India is home to the largest number of hungry people in the world, the Rajya Sabha was informed on Thursday.
According to the United Nations Development Programme's Human Development Report, India is home to 23.3 crore (233 million) hungry people, the Minister of State for Planning S B Mookherjee said in a written reply to the Upper House of Parliament.
The number of hungry people in the Sub-Saharan Africa is more than 18.3 crore (183 million) and that in China is 11.9 crore (119 million).
The rest of East Asia has 7.4 crore (74 million) hungry people, Latin America 5.5 crore (55 million) and the Arab states 3.2 crore (32 million).
"In South Asia one person in every four goes hungry, and in the Sub-Saharan Africa this share is as high as one in three," he said.
Mookherjee said the UNDP's HDRD 2003, however, recognises that poverty has been dramatically reduced in India.

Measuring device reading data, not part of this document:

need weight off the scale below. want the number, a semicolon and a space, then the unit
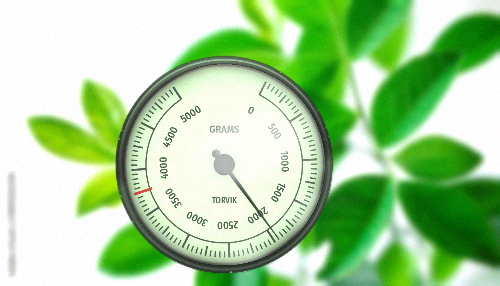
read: 1950; g
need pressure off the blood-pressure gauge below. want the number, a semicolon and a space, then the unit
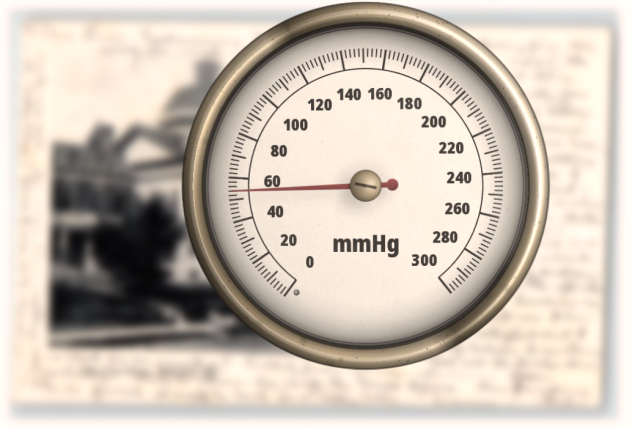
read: 54; mmHg
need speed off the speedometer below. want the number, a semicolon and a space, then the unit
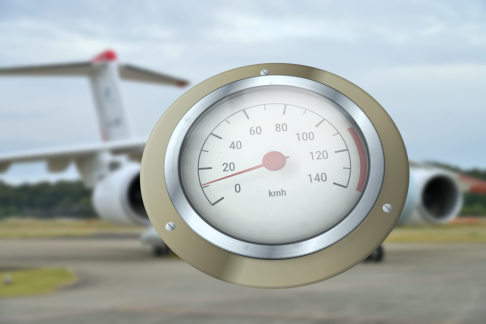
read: 10; km/h
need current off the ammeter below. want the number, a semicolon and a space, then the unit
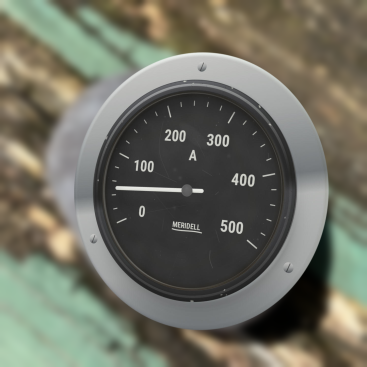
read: 50; A
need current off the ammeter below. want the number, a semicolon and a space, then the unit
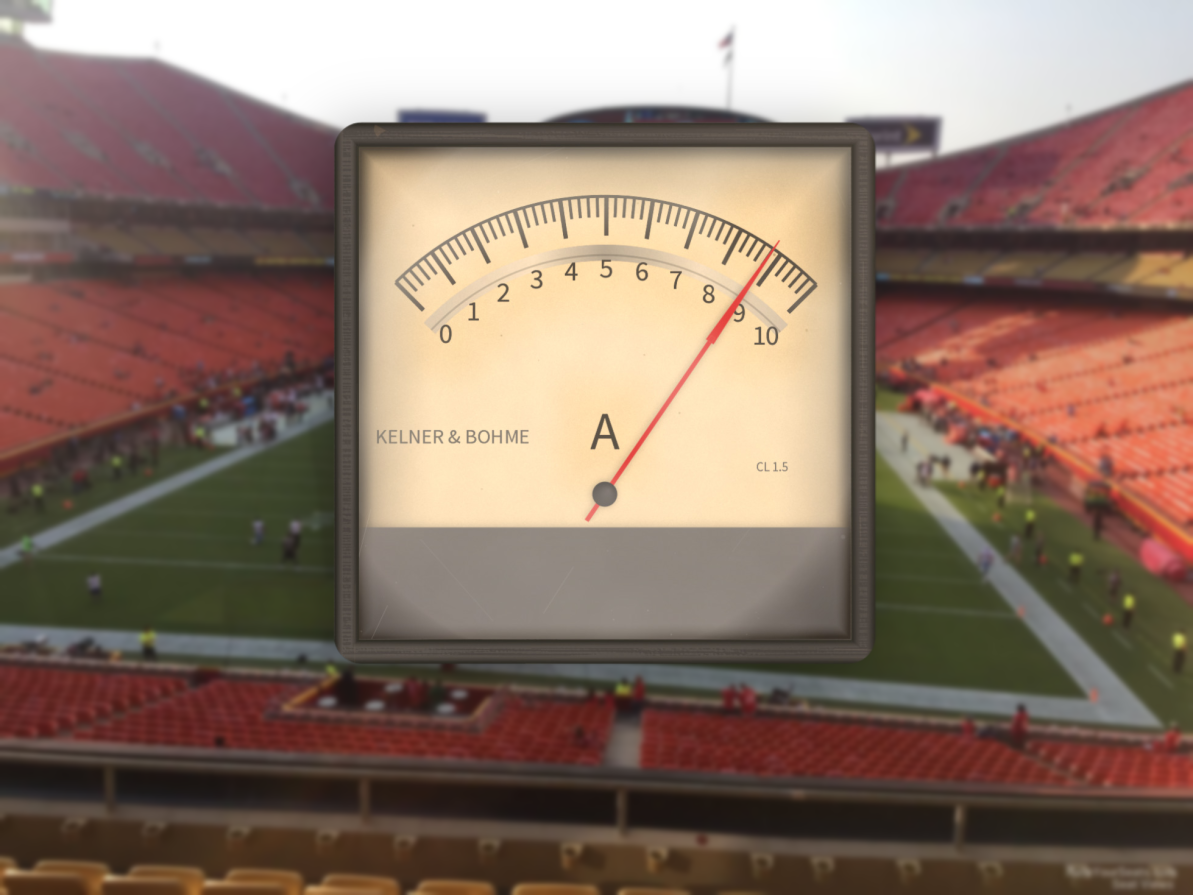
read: 8.8; A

"It has commended India for making serious efforts towards achieving economic growth and reduction of poverty, which would contribute significantly, in turn, to fulfilling the first Millennium Development Goal of reducing by half the proportion of people living in extreme poverty in the world by 2015," he added.
Minister of State for Food and Public Distribution V Sreenivasa Prasad said action has been initiated to ensure food security for all and to reform and improve the public distribution system for the benefit of the poorest of the poor in rural and urban areas.